Newtonmas and the Gift of a Physics Background

This week, people all over the world celebrated the birth of someone whose universally attractive ideas spread around the globe. I’m talking, of course about Isaac Newton.

For Newtonmas this year, I’ve been pondering another aspect of Newton’s life. There’s a story you might have heard that physicists can do basically anything, with many people going from a career in physics to a job in a variety of other industries. It’s something I’ve been trying to make happen for myself. In a sense, this story goes back to the very beginning, when Newton quit his academic job to work at the Royal Mint.

On the surface, there are a lot of parallels. At the Mint, a big part of Newton’s job was to combat counterfeiting and “clipping”, where people would carve small bits of silver off of coins. This is absolutely a type of job ex-physicists do today, at least in broad strokes. Working as Data Scientists for financial institutions, people look for patterns in transactions that give evidence of fraud.

Digging deeper, though, the analogy falls apart a bit. Newton didn’t apply any cunning statistical techniques to hunt down counterfeiters. Instead, the stories that get told about his work there are basically detective stories. He hung out in bars to catch counterfeiter gossip and interviewed counterfeiters in prison, not exactly the kind of thing you’d hire a physicist to do these days. The rest of the role was administrative: setting up new mint locations and getting people to work overtime to replace the country’s currency. Newton’s role at the mint was less like an ex-physicist going into Data Science and more like Steven Chu as Secretary of Energy: someone with a prestigious academic career appointed to a prestigious government role.

If you’re looking for a patron saint of physicists who went to industry, Newton’s contemporary Robert Hooke may be a better bet. Unlike many other scientists of the era, Hooke wasn’t independently wealthy, and for a while he was kept quite busy working for the Royal Society. But a bit later he had another, larger source of income: working as a surveyor and architect, where he designed several of London’s iconic buildings. While Newton’s work at the Mint drew on his experience as a person of power and influence, working as an architect drew much more on skills directly linked to Hooke’s work as a scientist: understanding the interplay of forces in quantitative detail.

While Newton and Hooke’s time was an era of polymaths, in some sense the breadth of skills imparted by a physics education has grown.

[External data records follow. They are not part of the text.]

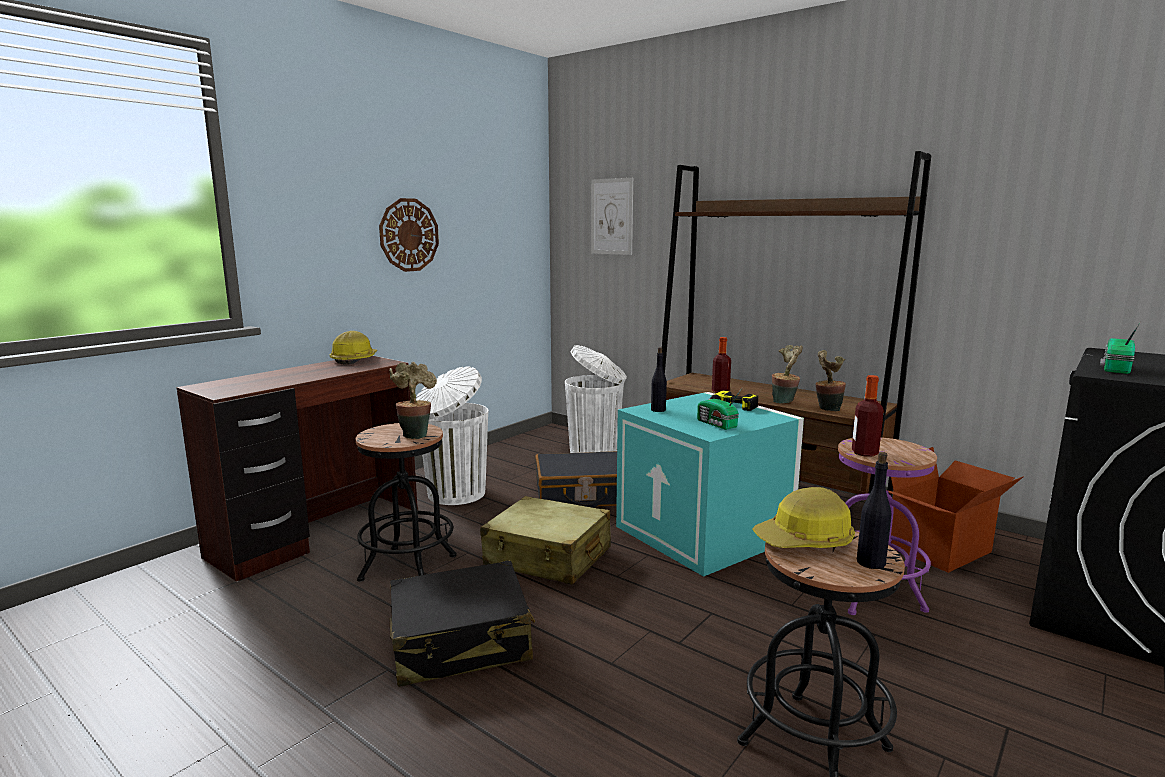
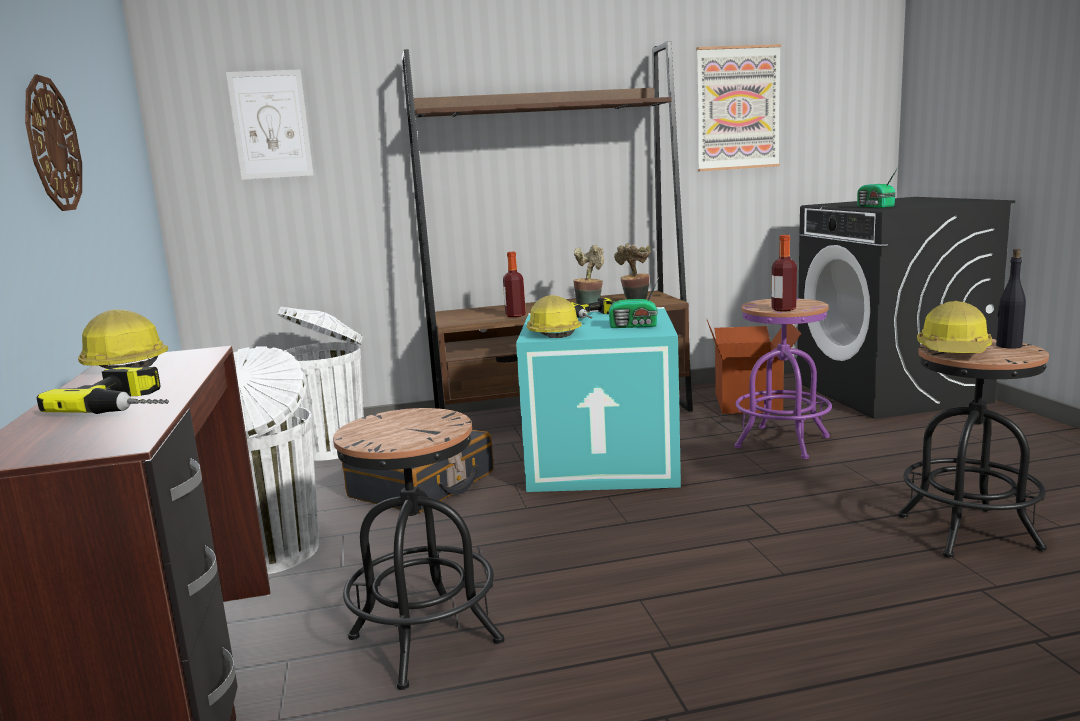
camera: 50 degrees left, 0 degrees up
potted plant [389,362,437,439] -> none
black suitcase [390,560,535,687] -> none
beige suitcase [480,496,611,585] -> none
black bottle [651,347,667,412] -> hard hat [527,295,582,338]
none -> power drill [36,367,169,414]
none -> picture [696,44,781,171]

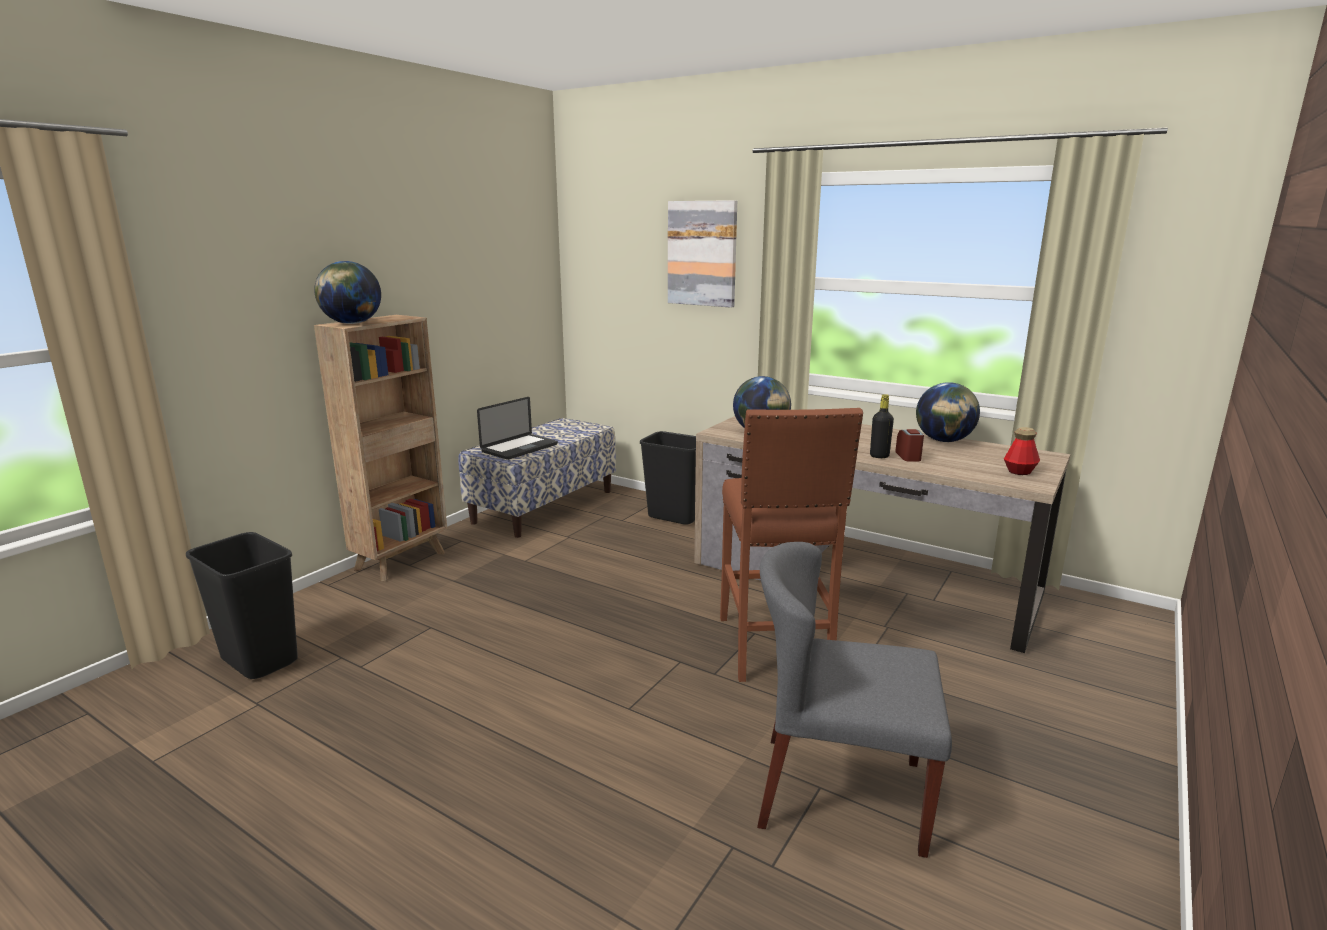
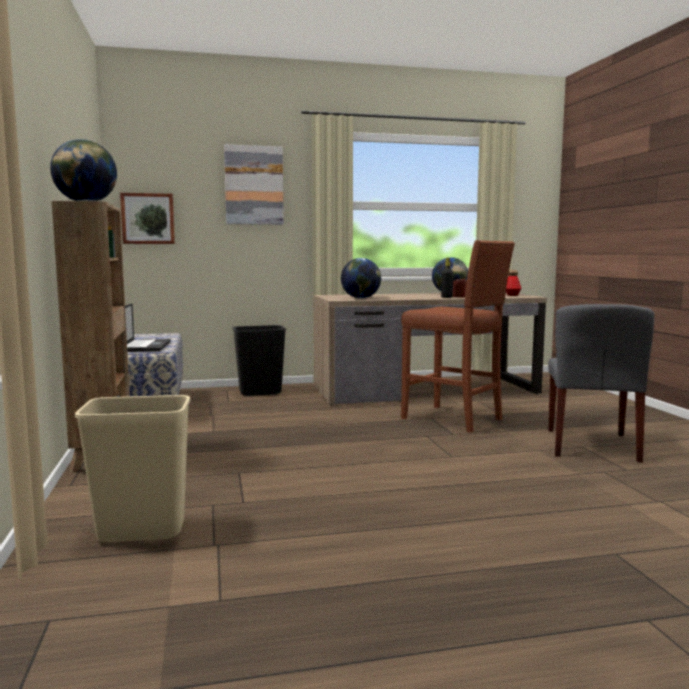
camera: 45 degrees left, 10 degrees down
black trash can [186,532,298,679] -> beige trash can [75,395,190,542]
grey chair [757,542,952,858] -> grey chair turned 45 degrees counterclockwise [548,304,655,463]
none -> picture [120,193,175,244]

Physicists learn statistics (which barely existed in Newton’s time) programming (which did not exist at all) and a wider range of mathematical and physical models. Having a physics background isn’t the ideal way to go into industry (that would be having an industry background). But for those of us making the jump, it’s still a Newtonmas gift to be grateful for.

3 thoughts on “Newtonmas and the Gift of a Physics Background

  1. Andrew Oh-Willeke's avatarAndrew Oh-Willeke

    He was a very successful mint director. But, not all of his side quests were as fruitful. For example, he devoted a huge amount of time and effort and thought to Unitarian theology.